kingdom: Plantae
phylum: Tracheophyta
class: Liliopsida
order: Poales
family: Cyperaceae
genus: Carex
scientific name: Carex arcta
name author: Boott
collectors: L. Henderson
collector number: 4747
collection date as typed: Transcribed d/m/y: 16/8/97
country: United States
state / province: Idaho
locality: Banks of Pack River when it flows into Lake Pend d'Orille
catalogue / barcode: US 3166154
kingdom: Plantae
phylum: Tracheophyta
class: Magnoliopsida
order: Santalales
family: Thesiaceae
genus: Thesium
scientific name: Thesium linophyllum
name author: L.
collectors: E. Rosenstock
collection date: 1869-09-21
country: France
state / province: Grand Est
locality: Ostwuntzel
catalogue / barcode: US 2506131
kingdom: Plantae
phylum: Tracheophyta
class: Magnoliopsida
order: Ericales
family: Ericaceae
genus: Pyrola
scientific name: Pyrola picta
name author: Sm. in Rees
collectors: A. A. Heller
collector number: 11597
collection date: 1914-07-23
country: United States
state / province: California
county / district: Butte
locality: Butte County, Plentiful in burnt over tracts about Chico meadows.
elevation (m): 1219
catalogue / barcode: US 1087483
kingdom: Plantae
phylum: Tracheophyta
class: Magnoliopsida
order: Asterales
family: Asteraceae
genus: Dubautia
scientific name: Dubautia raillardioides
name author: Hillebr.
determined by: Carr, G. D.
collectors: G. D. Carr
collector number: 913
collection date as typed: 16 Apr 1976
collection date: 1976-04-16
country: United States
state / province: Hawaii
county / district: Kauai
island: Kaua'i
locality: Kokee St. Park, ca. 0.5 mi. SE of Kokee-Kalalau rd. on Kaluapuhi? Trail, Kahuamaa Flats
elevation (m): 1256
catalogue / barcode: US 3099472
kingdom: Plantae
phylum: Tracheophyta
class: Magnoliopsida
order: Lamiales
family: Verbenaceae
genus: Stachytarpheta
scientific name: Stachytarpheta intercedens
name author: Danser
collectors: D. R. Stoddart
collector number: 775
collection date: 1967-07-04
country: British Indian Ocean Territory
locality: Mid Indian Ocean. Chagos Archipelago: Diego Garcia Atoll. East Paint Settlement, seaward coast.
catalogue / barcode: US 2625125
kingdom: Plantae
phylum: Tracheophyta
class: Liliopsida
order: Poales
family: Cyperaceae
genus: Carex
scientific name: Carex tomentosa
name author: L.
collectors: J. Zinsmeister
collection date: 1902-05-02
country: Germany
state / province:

--------

Exercise brief: Copy every line of the listing above without changing anything.

Correct response:
kingdom: Plantae
phylum: Tracheophyta
class: Liliopsida
order: Poales
family: Cyperaceae
genus: Carex
scientific name: Carex arcta
name author: Boott
collectors: L. Henderson
collector number: 4747
collection date as typed: Transcribed d/m/y: 16/8/97
country: United States
state / province: Idaho
locality: Banks of Pack River when it flows into Lake Pend d'Orille
catalogue / barcode: US 3166154
kingdom: Plantae
phylum: Tracheophyta
class: Magnoliopsida
order: Santalales
family: Thesiaceae
genus: Thesium
scientific name: Thesium linophyllum
name author: L.
collectors: E. Rosenstock
collection date: 1869-09-21
country: France
state / province: Grand Est
locality: Ostwuntzel
catalogue / barcode: US 2506131
kingdom: Plantae
phylum: Tracheophyta
class: Magnoliopsida
order: Ericales
family: Ericaceae
genus: Pyrola
scientific name: Pyrola picta
name author: Sm. in Rees
collectors: A. A. Heller
collector number: 11597
collection date: 1914-07-23
country: United States
state / province: California
county / district: Butte
locality: Butte County, Plentiful in burnt over tracts about Chico meadows.
elevation (m): 1219
catalogue / barcode: US 1087483
kingdom: Plantae
phylum: Tracheophyta
class: Magnoliopsida
order: Asterales
family: Asteraceae
genus: Dubautia
scientific name: Dubautia raillardioides
name author: Hillebr.
determined by: Carr, G. D.
collectors: G. D. Carr
collector number: 913
collection date as typed: 16 Apr 1976
collection date: 1976-04-16
country: United States
state / province: Hawaii
county / district: Kauai
island: Kaua'i
locality: Kokee St. Park, ca. 0.5 mi. SE of Kokee-Kalalau rd. on Kaluapuhi? Trail, Kahuamaa Flats
elevation (m): 1256
catalogue / barcode: US 3099472
kingdom: Plantae
phylum: Tracheophyta
class: Magnoliopsida
order: Lamiales
family: Verbenaceae
genus: Stachytarpheta
scientific name: Stachytarpheta intercedens
name author: Danser
collectors: D. R. Stoddart
collector number: 775
collection date: 1967-07-04
country: British Indian Ocean Territory
locality: Mid Indian Ocean. Chagos Archipelago: Diego Garcia Atoll. East Paint Settlement, seaward coast.
catalogue / barcode: US 2625125
kingdom: Plantae
phylum: Tracheophyta
class: Liliopsida
order: Poales
family: Cyperaceae
genus: Carex
scientific name: Carex tomentosa
name author: L.
collectors: J. Zinsmeister
collection date: 1902-05-02
country: Germany
state / province:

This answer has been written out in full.